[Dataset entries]
▬▬▬▬▬▬

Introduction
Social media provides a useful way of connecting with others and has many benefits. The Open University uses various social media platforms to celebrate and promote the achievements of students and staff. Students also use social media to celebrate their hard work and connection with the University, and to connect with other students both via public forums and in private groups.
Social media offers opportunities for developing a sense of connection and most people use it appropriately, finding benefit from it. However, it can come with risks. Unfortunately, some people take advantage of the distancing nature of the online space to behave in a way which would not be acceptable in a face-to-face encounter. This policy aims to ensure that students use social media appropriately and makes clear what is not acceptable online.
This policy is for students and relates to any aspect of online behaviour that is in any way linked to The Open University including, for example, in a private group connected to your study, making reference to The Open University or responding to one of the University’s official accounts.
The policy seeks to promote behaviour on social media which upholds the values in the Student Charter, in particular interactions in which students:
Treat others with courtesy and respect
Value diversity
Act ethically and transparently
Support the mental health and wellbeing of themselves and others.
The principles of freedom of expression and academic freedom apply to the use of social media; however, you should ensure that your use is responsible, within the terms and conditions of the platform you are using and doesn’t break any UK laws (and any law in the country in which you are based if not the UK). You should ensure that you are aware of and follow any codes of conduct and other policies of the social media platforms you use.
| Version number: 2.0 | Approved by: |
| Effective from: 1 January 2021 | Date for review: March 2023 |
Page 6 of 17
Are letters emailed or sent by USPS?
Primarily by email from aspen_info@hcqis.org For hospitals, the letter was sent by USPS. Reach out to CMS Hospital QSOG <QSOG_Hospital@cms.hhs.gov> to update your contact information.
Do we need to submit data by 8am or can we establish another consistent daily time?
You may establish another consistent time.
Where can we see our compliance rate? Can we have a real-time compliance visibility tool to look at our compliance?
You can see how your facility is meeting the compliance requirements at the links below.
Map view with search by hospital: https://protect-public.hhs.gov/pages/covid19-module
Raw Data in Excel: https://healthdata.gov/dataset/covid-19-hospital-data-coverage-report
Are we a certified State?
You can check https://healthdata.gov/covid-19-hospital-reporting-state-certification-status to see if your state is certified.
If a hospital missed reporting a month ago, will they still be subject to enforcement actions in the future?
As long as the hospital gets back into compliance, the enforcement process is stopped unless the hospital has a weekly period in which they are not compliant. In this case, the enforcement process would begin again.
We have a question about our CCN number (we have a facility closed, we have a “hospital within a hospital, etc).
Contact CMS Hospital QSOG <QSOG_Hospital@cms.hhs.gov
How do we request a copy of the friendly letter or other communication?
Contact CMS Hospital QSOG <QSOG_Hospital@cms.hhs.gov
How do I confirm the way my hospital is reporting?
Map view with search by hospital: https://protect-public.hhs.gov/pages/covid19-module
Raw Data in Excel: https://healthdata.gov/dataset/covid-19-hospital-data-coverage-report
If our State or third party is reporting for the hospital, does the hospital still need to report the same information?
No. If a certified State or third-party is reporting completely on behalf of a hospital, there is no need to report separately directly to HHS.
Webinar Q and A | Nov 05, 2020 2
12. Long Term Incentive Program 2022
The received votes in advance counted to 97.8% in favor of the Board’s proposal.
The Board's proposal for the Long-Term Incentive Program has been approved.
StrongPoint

▬▬▬▬▬▬

*Work order*:
Above are the entries. Output exactly the lines beginning with the line that has "Social media provides" and ending with the line that has "You may establish another consistent time.".

*Result of this exercise*:
Social media provides a useful way of connecting with others and has many benefits. The Open University uses various social media platforms to celebrate and promote the achievements of students and staff. Students also use social media to celebrate their hard work and connection with the University, and to connect with other students both via public forums and in private groups.
Social media offers opportunities for developing a sense of connection and most people use it appropriately, finding benefit from it. However, it can come with risks. Unfortunately, some people take advantage of the distancing nature of the online space to behave in a way which would not be acceptable in a face-to-face encounter. This policy aims to ensure that students use social media appropriately and makes clear what is not acceptable online.
This policy is for students and relates to any aspect of online behaviour that is in any way linked to The Open University including, for example, in a private group connected to your study, making reference to The Open University or responding to one of the University’s official accounts.
The policy seeks to promote behaviour on social media which upholds the values in the Student Charter, in particular interactions in which students:
Treat others with courtesy and respect
Value diversity
Act ethically and transparently
Support the mental health and wellbeing of themselves and others.
The principles of freedom of expression and academic freedom apply to the use of social media; however, you should ensure that your use is responsible, within the terms and conditions of the platform you are using and doesn’t break any UK laws (and any law in the country in which you are based if not the UK). You should ensure that you are aware of and follow any codes of conduct and other policies of the social media platforms you use.
| Version number: 2.0 | Approved by: |
| Effective from: 1 January 2021 | Date for review: March 2023 |
Page 6 of 17
Are letters emailed or sent by USPS?
Primarily by email from aspen_info@hcqis.org For hospitals, the letter was sent by USPS. Reach out to CMS Hospital QSOG <QSOG_Hospital@cms.hhs.gov> to update your contact information.
Do we need to submit data by 8am or can we establish another consistent daily time?
You may establish another consistent time.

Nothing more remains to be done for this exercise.